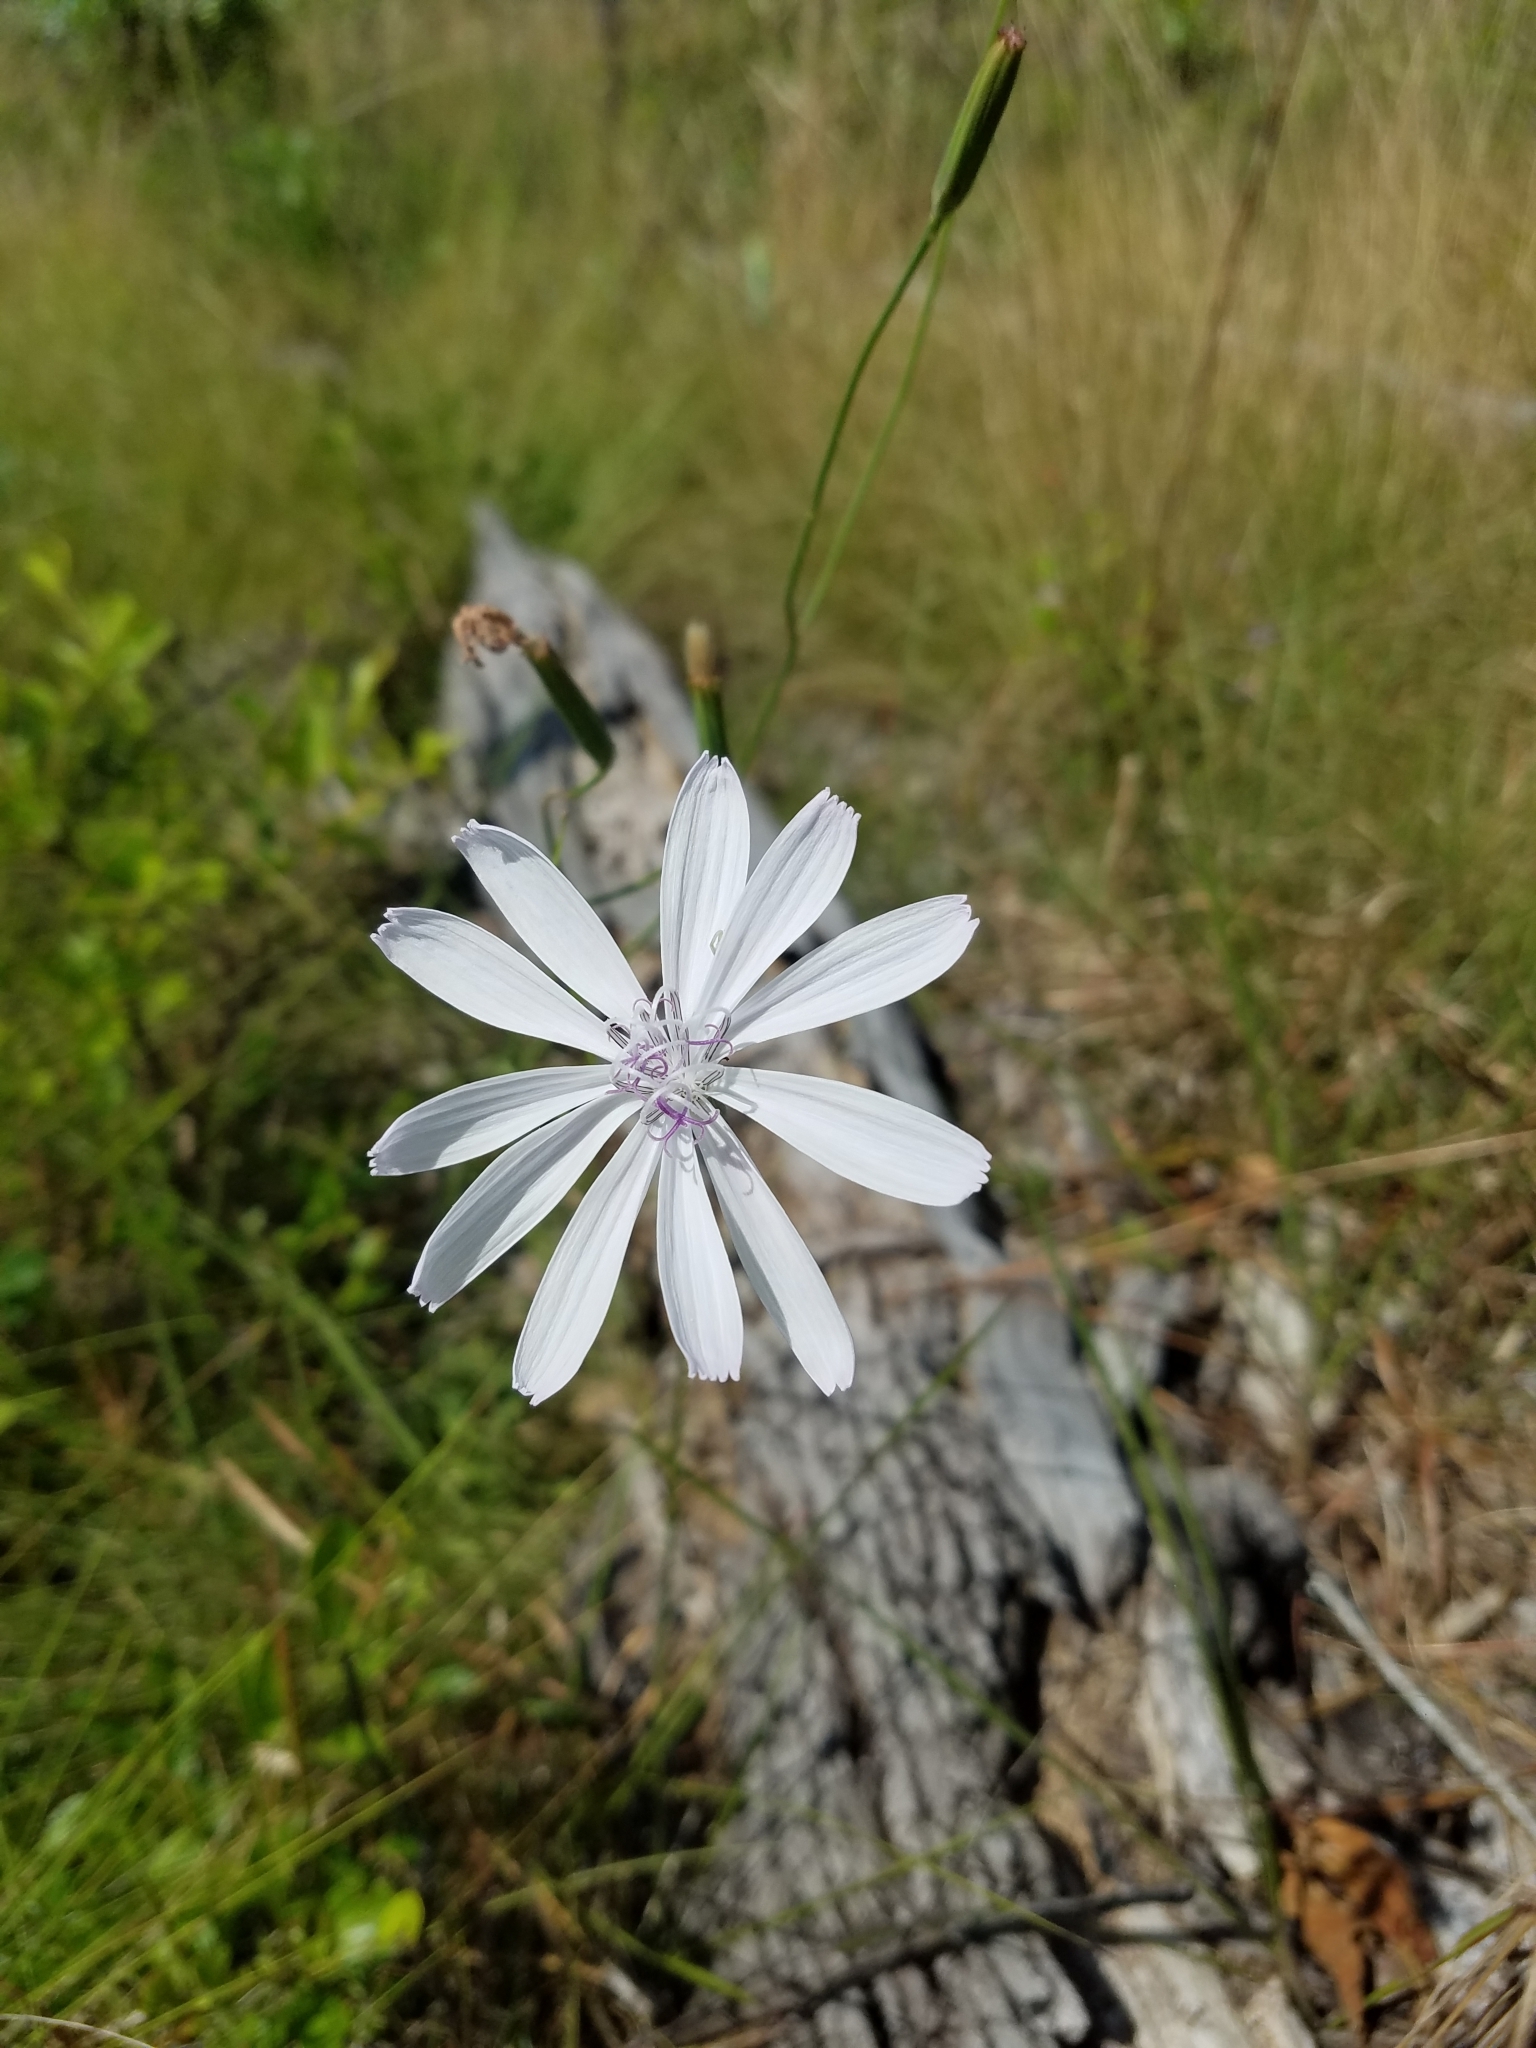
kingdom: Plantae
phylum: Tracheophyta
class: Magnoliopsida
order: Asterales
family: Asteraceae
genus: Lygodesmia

* * *

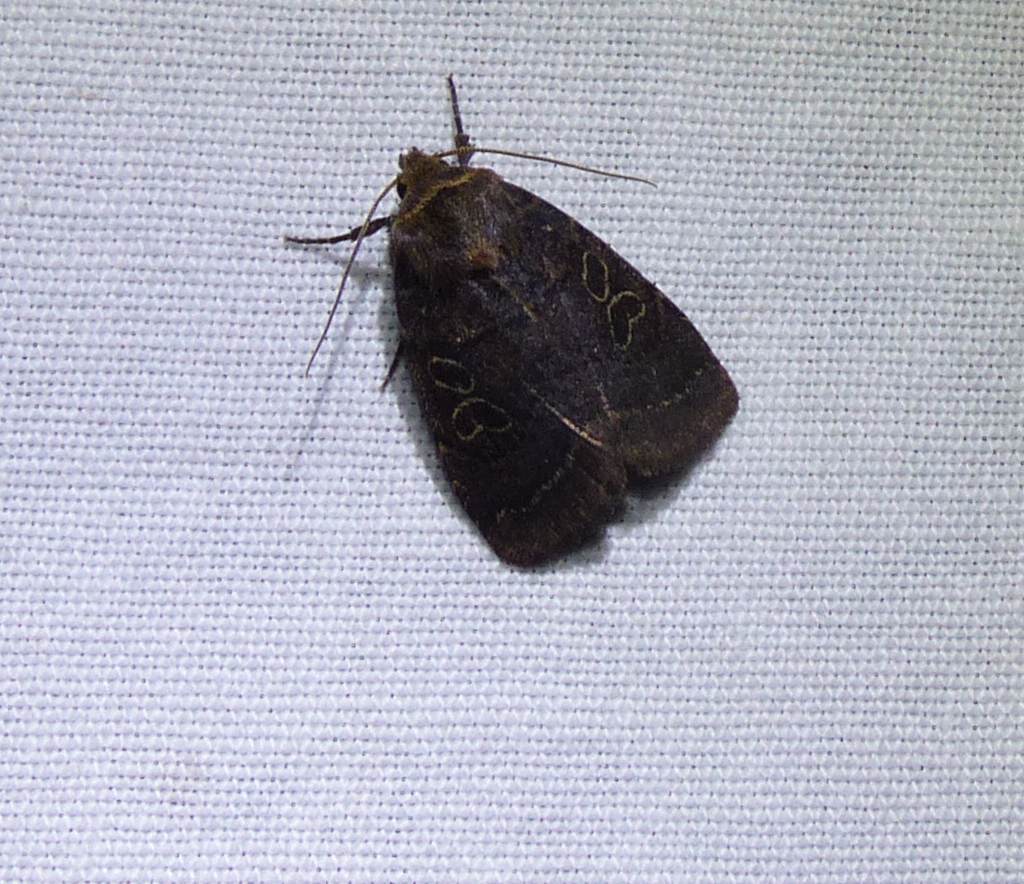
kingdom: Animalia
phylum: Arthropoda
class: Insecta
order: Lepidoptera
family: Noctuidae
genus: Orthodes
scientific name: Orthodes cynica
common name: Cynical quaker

--

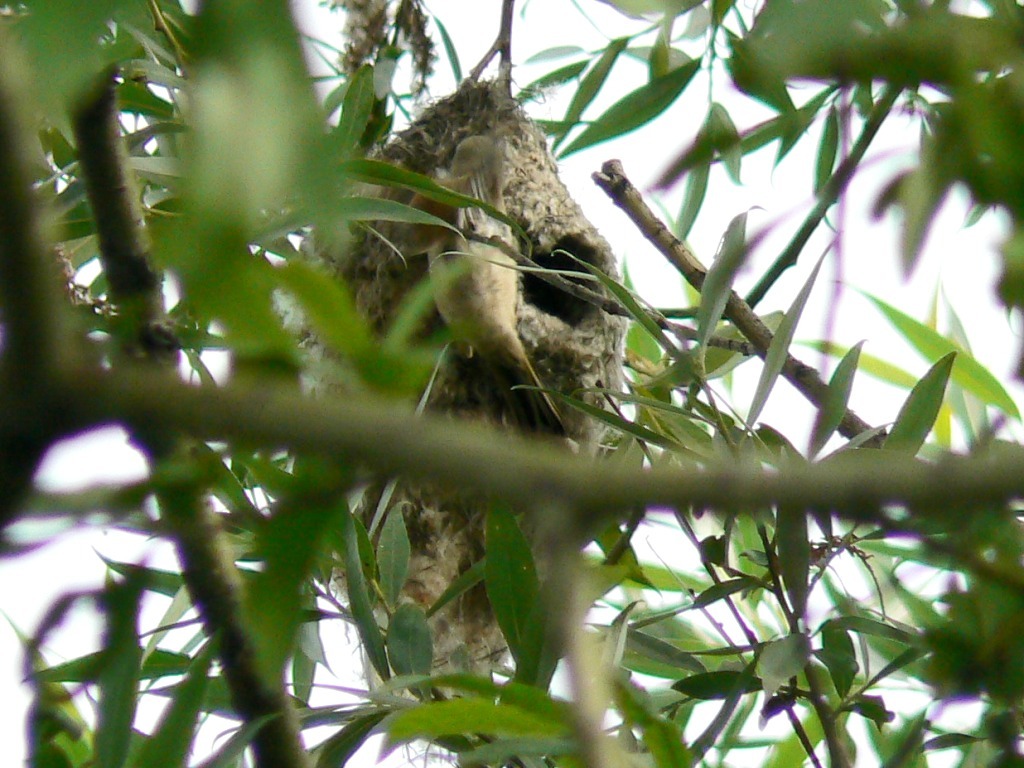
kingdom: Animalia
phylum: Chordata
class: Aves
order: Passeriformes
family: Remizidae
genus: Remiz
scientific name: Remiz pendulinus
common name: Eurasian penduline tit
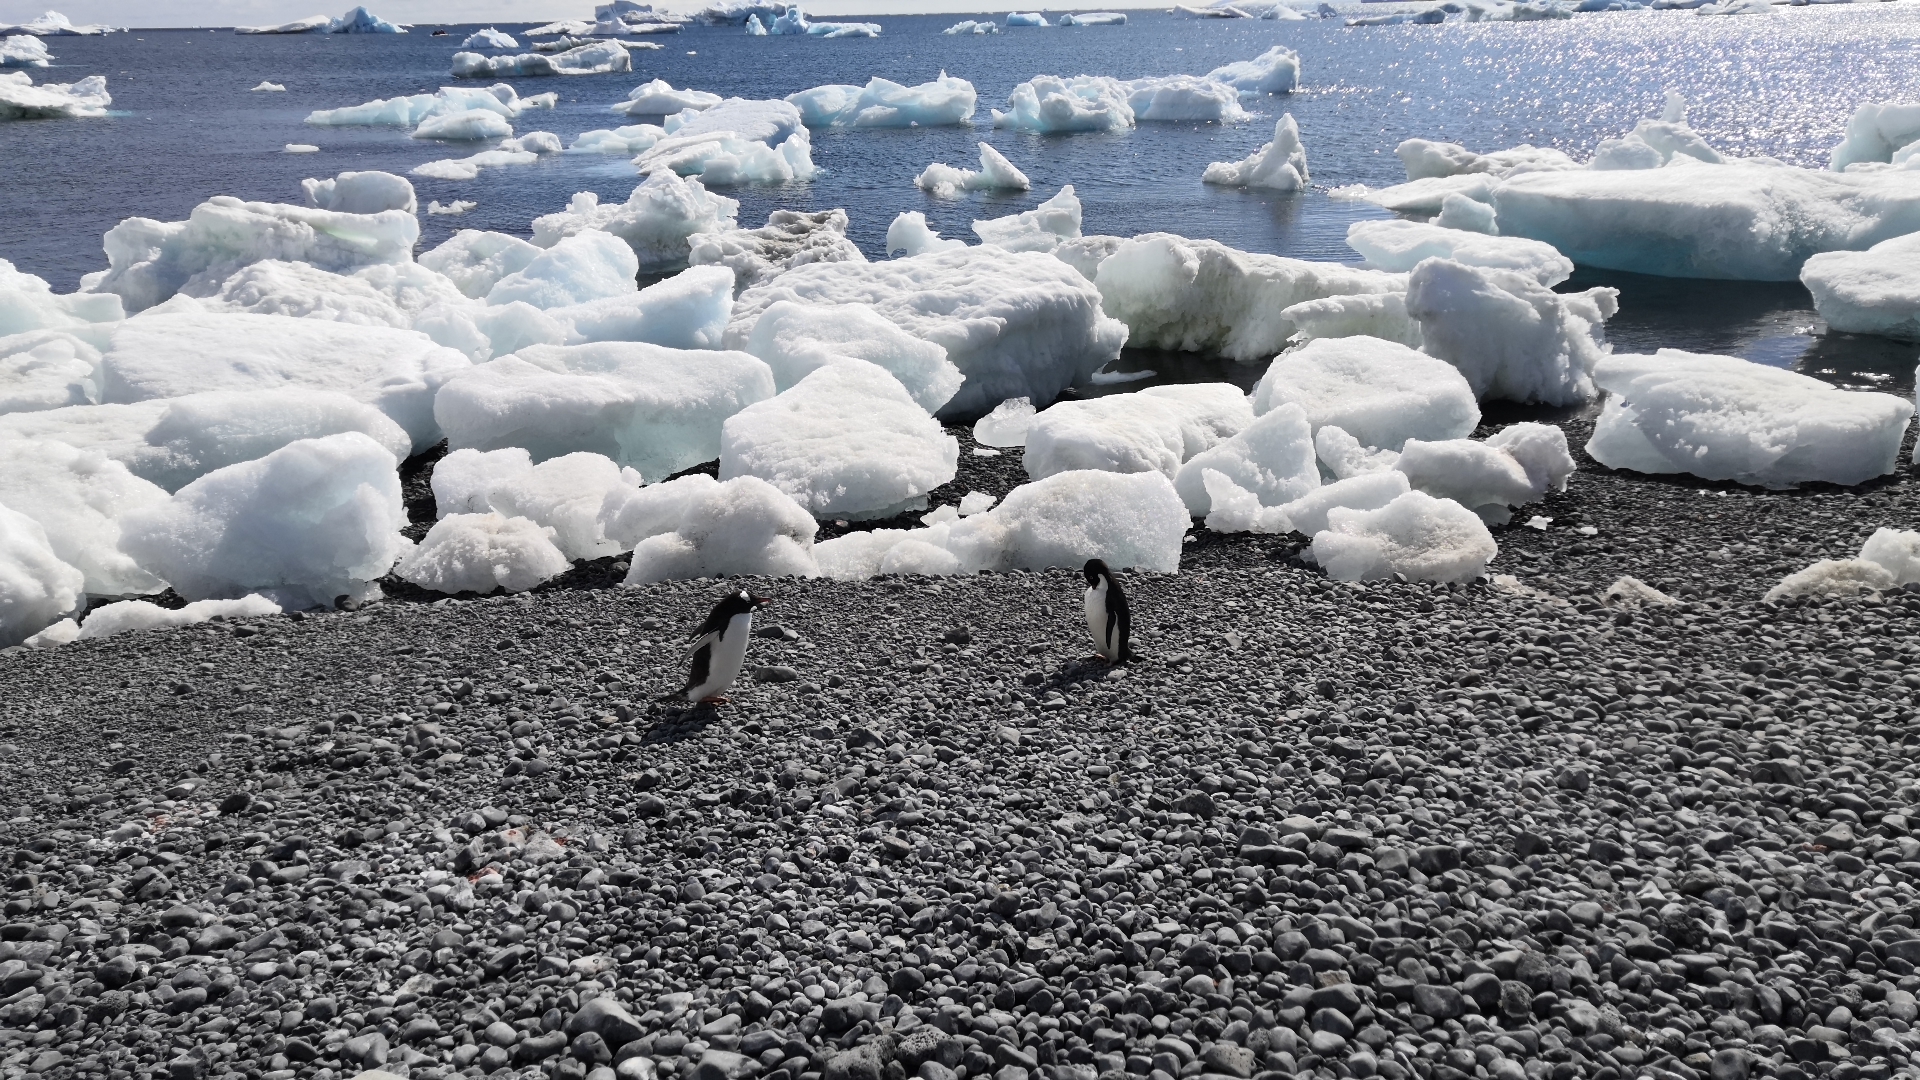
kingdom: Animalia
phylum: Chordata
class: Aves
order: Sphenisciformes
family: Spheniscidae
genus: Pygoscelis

→ Task instructions
Format the material from the line containing "phylum: Arthropoda" to the line containing "scientific name: Orthodes cynica", both included, as a JSON list of strings with one string per line and no blank lines.

→ Answer in full
[
  "phylum: Arthropoda",
  "class: Insecta",
  "order: Lepidoptera",
  "family: Noctuidae",
  "genus: Orthodes",
  "scientific name: Orthodes cynica"
]